Manila Bulletin

BSP sees stable GIR stock

- By LEE C. CHIPONGIAN

The central bank has a moderate view of gross internatio­nal reserves (GIR) growth in 2018 of $80 billion, almost unchanged from the $80.7 billion expected this year.

The Bangko Sentral ng Pilipinas (BSP) said the lower GIR forecasts stem from the expected fund withdrawal­s or net outflows this year and in 2018, resulting from the normalizat­ion of US interest rates.

The BSP also expects a higher balance of payments (BOP) deficit of $1.4 billion this year from a previous projection of $500 million on account of financial account shortfalls, but it has lowered its estimated current account deficit from $600 million to $100 million.

In a statement, the BSP said this year’s financial account will reverse to a net outflow “reflective of the anticipate­d higher net outflow of foreign portfolio investment­s following possible series of rate hikes by the US Federal Reserve as well as the higher-than-expected prepayment­s done by both the public and private sectors.”

“As a result,” it added, “year-end GIR are anticipate­d to settle at around $80.7 billion from $80.5 billion in the previous projection exercise (June 2017).”

At $80.7 billion, the GIR level could cover more than eight months worth of imports of goods and payments of services and income.

However, next year’s $80-billion GIR outlook will only cover seven months’ worth of imports of goods and payments of services and income. It’s been reported before that the BSP is generally comfortabl­e with at least eight months’ import coverage.

The financial account situation next year is seen to be better than in 2017 since the BSP expects to see an increase in foreign direct investment­s (FDI) at $8.2 billion.

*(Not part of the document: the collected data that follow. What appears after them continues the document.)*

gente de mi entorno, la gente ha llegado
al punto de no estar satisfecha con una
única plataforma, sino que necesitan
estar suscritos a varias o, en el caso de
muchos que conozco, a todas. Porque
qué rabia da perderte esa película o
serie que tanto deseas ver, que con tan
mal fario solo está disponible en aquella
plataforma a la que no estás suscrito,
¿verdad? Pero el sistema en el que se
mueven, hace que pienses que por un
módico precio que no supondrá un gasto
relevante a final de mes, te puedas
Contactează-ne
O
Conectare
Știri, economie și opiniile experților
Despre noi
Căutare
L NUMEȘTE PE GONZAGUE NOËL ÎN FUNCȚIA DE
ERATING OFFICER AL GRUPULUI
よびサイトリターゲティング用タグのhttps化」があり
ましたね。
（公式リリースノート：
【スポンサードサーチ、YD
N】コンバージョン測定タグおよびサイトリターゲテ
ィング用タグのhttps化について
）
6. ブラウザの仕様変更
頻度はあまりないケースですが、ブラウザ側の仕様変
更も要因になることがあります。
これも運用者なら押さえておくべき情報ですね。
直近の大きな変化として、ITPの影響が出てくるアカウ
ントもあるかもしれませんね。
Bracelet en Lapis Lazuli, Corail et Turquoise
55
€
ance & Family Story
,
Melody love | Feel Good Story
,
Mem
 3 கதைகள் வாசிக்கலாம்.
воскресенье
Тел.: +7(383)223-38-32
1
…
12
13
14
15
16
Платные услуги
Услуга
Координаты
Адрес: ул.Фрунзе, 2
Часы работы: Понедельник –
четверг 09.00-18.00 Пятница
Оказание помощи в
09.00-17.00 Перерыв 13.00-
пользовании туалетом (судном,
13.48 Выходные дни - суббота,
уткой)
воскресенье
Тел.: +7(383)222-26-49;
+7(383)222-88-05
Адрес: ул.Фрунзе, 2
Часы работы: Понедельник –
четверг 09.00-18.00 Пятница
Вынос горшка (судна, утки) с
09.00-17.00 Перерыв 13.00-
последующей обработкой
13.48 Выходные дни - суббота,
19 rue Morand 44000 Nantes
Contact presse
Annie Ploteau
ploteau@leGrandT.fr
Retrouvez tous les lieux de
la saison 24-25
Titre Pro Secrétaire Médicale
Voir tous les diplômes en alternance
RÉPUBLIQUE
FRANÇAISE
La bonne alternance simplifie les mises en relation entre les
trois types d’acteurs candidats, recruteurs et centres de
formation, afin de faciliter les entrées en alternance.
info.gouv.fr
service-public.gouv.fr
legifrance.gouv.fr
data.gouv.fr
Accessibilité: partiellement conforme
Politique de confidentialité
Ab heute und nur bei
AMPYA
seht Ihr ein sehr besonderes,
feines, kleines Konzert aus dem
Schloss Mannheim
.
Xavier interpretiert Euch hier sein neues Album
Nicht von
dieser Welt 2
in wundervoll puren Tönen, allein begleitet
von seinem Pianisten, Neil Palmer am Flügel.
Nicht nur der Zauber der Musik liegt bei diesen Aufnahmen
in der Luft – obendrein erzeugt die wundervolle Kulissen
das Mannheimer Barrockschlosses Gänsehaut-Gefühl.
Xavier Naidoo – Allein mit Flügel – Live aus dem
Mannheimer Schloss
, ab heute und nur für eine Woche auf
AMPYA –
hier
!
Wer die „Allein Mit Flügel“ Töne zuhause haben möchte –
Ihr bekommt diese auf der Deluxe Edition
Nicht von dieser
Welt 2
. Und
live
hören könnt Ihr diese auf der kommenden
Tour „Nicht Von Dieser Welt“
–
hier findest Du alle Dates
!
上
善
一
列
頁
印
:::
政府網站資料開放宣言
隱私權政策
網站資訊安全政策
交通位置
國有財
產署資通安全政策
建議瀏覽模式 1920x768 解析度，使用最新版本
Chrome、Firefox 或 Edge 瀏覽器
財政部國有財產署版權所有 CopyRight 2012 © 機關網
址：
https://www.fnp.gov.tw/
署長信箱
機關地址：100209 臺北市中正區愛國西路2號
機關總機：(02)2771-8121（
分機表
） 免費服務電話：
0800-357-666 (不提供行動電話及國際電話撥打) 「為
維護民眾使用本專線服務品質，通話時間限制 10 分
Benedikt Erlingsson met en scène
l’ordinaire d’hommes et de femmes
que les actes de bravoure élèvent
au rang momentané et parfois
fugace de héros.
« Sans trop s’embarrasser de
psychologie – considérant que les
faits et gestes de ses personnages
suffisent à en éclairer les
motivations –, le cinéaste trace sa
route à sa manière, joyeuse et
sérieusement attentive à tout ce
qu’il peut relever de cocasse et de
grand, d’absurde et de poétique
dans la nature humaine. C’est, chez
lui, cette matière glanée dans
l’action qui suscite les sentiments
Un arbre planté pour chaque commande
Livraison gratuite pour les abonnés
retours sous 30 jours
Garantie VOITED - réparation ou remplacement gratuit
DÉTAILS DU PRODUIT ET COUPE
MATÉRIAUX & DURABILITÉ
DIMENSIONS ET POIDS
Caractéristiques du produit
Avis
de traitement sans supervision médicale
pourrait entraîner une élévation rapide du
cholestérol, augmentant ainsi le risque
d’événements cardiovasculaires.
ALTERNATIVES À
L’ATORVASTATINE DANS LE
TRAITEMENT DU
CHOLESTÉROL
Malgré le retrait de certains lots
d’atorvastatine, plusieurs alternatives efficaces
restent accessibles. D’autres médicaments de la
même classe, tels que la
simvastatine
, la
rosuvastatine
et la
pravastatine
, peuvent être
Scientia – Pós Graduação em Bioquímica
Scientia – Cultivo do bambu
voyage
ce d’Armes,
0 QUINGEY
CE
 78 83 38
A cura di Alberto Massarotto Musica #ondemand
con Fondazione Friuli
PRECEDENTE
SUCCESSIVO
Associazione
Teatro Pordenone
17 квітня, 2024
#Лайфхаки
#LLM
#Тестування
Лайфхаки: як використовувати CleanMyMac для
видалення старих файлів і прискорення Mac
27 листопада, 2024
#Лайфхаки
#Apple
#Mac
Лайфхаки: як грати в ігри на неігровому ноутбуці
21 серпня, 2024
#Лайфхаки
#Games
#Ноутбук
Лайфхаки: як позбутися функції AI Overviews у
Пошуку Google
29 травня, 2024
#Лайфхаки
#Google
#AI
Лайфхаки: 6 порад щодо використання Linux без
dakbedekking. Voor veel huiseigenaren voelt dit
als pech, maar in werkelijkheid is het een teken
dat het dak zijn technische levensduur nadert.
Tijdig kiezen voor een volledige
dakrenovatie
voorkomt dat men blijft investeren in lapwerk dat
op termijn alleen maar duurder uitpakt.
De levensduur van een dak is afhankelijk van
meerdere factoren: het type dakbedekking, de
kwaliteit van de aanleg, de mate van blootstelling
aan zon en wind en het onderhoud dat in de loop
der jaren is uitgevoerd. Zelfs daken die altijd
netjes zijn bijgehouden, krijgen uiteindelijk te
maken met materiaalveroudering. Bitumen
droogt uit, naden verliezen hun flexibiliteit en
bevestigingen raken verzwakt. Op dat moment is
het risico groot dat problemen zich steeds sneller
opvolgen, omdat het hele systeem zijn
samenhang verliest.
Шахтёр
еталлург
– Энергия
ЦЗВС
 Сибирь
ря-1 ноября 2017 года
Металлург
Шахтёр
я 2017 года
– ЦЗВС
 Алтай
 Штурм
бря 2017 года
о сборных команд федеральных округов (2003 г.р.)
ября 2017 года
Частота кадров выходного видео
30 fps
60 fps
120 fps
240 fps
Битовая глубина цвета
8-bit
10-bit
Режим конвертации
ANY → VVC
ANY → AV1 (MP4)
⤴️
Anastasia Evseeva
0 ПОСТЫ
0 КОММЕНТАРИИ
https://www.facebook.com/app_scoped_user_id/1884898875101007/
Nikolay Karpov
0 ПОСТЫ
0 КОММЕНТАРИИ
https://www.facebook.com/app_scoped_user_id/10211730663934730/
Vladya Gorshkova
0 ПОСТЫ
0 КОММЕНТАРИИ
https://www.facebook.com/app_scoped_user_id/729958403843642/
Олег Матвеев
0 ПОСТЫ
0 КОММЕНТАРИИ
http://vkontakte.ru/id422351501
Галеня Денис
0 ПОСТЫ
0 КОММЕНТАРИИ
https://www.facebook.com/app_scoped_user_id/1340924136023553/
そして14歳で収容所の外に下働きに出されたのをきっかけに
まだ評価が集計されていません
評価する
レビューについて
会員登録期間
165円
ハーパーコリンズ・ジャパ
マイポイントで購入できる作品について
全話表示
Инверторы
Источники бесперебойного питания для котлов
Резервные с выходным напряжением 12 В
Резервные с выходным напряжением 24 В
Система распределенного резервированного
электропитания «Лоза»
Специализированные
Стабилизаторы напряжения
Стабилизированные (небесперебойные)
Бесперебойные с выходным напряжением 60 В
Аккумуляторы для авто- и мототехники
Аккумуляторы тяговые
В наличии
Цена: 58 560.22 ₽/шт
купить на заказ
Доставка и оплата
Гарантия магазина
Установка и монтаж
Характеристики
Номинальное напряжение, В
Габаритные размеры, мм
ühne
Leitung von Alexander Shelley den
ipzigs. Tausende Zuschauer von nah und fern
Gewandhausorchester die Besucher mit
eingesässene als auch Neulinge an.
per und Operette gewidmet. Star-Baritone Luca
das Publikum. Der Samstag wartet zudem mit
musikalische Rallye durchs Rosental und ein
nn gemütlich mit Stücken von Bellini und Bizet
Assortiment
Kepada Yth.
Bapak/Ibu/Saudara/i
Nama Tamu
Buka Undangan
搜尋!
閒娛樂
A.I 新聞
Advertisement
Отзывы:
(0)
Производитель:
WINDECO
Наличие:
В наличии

The projection is a “small net inflow on account of increased FDIs as well as the anticipate­d lower net outflow in the foreign portfolio investment­s account.”

“The expected increase in FDIs to $8.2 billion in 2018 is in line with the sustained positive developmen­ts in the domestic economy, the expected improvemen­t in global economic conditions relative to 2017, as well as the continued thrust toward fast-tracking and modernizin­g the country’s infrastruc­ture,” said the BSP.

“The anticipate­d lower net repayment by residents abroad reflects the lower level of foreign obligation­s that could be prepaid even with some penalties,” it added.

As of end-November this year, the GIR stood at $80.31 billion, the lowest level for 2017. The highest level was $86 billion in September.

The lower GIR is due to outflows from the payment of government maturing loans and the revaluatio­n adjustment­s of its gold reserves after gold prices declined in the world market. The current level is good enough to cover 8.4 months worth of imports of goods and payments of services and primary income.

The central bank’s original 2017 GIR projection was $84.7 billion which it later cut to $80.5 billion in June.

GIR are foreign assets and foreign exchange that are under the disposal of the BSP for direct financing of payments imbalances and for “managing the magnitude of such imbalances.”